Revenue for the year rose 4% to 2.7 billion dirhams ($288.45 million), supported by completed projects in Morocco, Côte d'Ivoire and Guinea. The modest reported revenue growth understates the underlying trajectory. Under Morocco's previous real estate accounting standards, revenue would have reached 3.5 billion dirhams ($373.91 million). New accounting rules introduced in January 2025 altered the timing of revenue recognition across the sector, compressing the reported figure without affecting the pace of actual construction or sales activity.
The company's profitability recovery was driven by operational discipline rather than volume expansion. Addoha has been transitioning for several years away from the high-volume, thin-margin affordable housing model that defined its early growth under Sefrioui, moving toward a more selective development approach that prioritises project quality, execution speed and return on capital.
The balance sheet remained stable through the growth. Net debt held at 4.385 billion dirhams ($468.99 million) even as construction activity intensified across the company's project pipeline, reflecting disciplined capital deployment. The gearing ratio stood at 30%, and consolidated equity rose to 10.4 billion dirhams ($1.11 billion), reinforcing the company's long-term financial footing.
Sefrioui and the business he built
Anas Sefrioui founded Addoha in 1988, entering Morocco's real estate industry as the son of a plaster manufacturer with an early focus on affordable and social housing. He built the company on government-backed contracts for subsidised housing programmes during Morocco's rapid urbanisation, scaling rapidly through the 1990s and into the 2000s. Addoha listed on the Casablanca Stock Exchange in 2006, and Sefrioui has maintained a controlling stake of approximately 64.78%, equivalent to roughly 260.7 million shares. His net worth is estimated at approximately $1.5 billion to $1.6 billion, with the majority tied to his Addoha position.

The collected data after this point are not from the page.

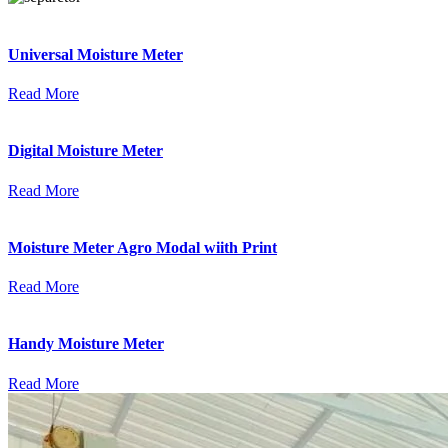
Universal Moisture Meter
Read More
Digital Moisture Meter
Read More
Moisture Meter Agro Modal wiith Print
Read More
Handy Moisture Meter
Read More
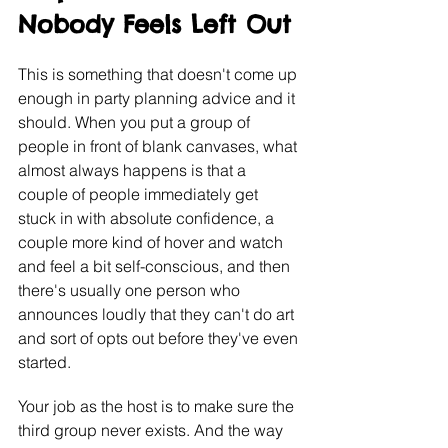
Nobody Feels Left Out
This is something that doesn't come up 
enough in party planning advice and it 
should. When you put a group of 
people in front of blank canvases, what 
almost always happens is that a 
couple of people immediately get 
stuck in with absolute confidence, a 
couple more kind of hover and watch 
and feel a bit self-conscious, and then 
there's usually one person who 
announces loudly that they can't do art 
and sort of opts out before they've even 
started.
Your job as the host is to make sure the 
third group never exists. And the way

The company's geographic reach now spans Morocco's major cities including Casablanca, Rabat, Tangier, Marrakech and Fes, alongside West African operations in Côte d'Ivoire and Guinea. In early 2026, Sefrioui committed approximately $300 million to a luxury residential development in Abidjan, signalling an accelerating push into West Africa's premium property segment.

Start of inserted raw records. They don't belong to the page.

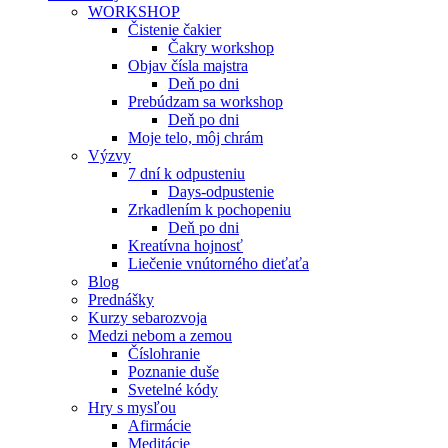
WORKSHOP
Čistenie čakier
Čakry workshop
Objav čísla majstra
Deň po dni
Prebúdzam sa workshop
Deň po dni
Moje telo, môj chrám
Výzvy
7 dní k odpusteniu
Days-odpustenie
Zrkadlením k pochopeniu
Deň po dni
Kreatívna hojnosť
Liečenie vnútorného dieťaťa
Blog
Prednášky
Kurzy sebarozvoja
Medzi nebom a zemou
Číslohranie
Poznanie duše
Svetelné kódy
Hry s mysľou
Afirmácie
Meditácie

Addoha has also secured contracts for more than 5,000 rehousing units across Casablanca, Rabat and Marrakech in Morocco, projects expected to generate approximately MAD 1.2 billion ($120 million) in revenue and provide a stable income base alongside higher-margin developments. A residential project in Morocco's premium segment carries an estimated revenue potential of MAD 12 billion ($1.2 billion), pointing to the scale of the company's longer-term pipeline.

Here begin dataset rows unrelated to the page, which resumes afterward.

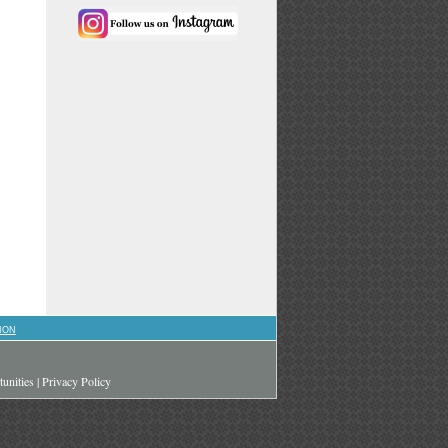
ION
unities
|
Privacy Policy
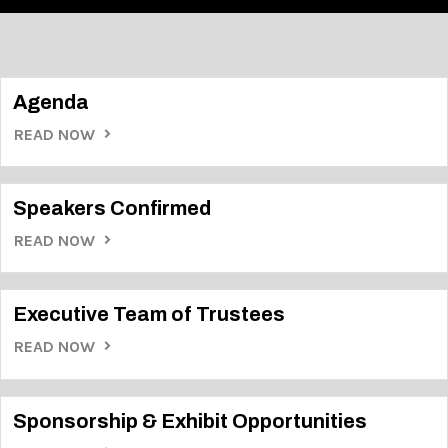
Agenda
READ NOW
Speakers Confirmed
READ NOW
Executive Team of Trustees
READ NOW
Sponsorship & Exhibit Opportunities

Beyond Addoha, Sefrioui holds full ownership of Ciments de l'Afrique, known as CIMAF, a cement manufacturer with plants and distribution networks across West Africa including Senegal, Mali and Ghana, diversifying his exposure beyond the housing sector.
The 2025 results confirm that Addoha's repositioning is producing measurable financial returns. The challenge ahead is sustaining that profit improvement while managing a development pipeline that spans multiple African markets with different regulatory environments, demand profiles and financing conditions. The company's decision to hold net debt flat during a year of intensified construction suggests the financial framework is in place to support that ambition.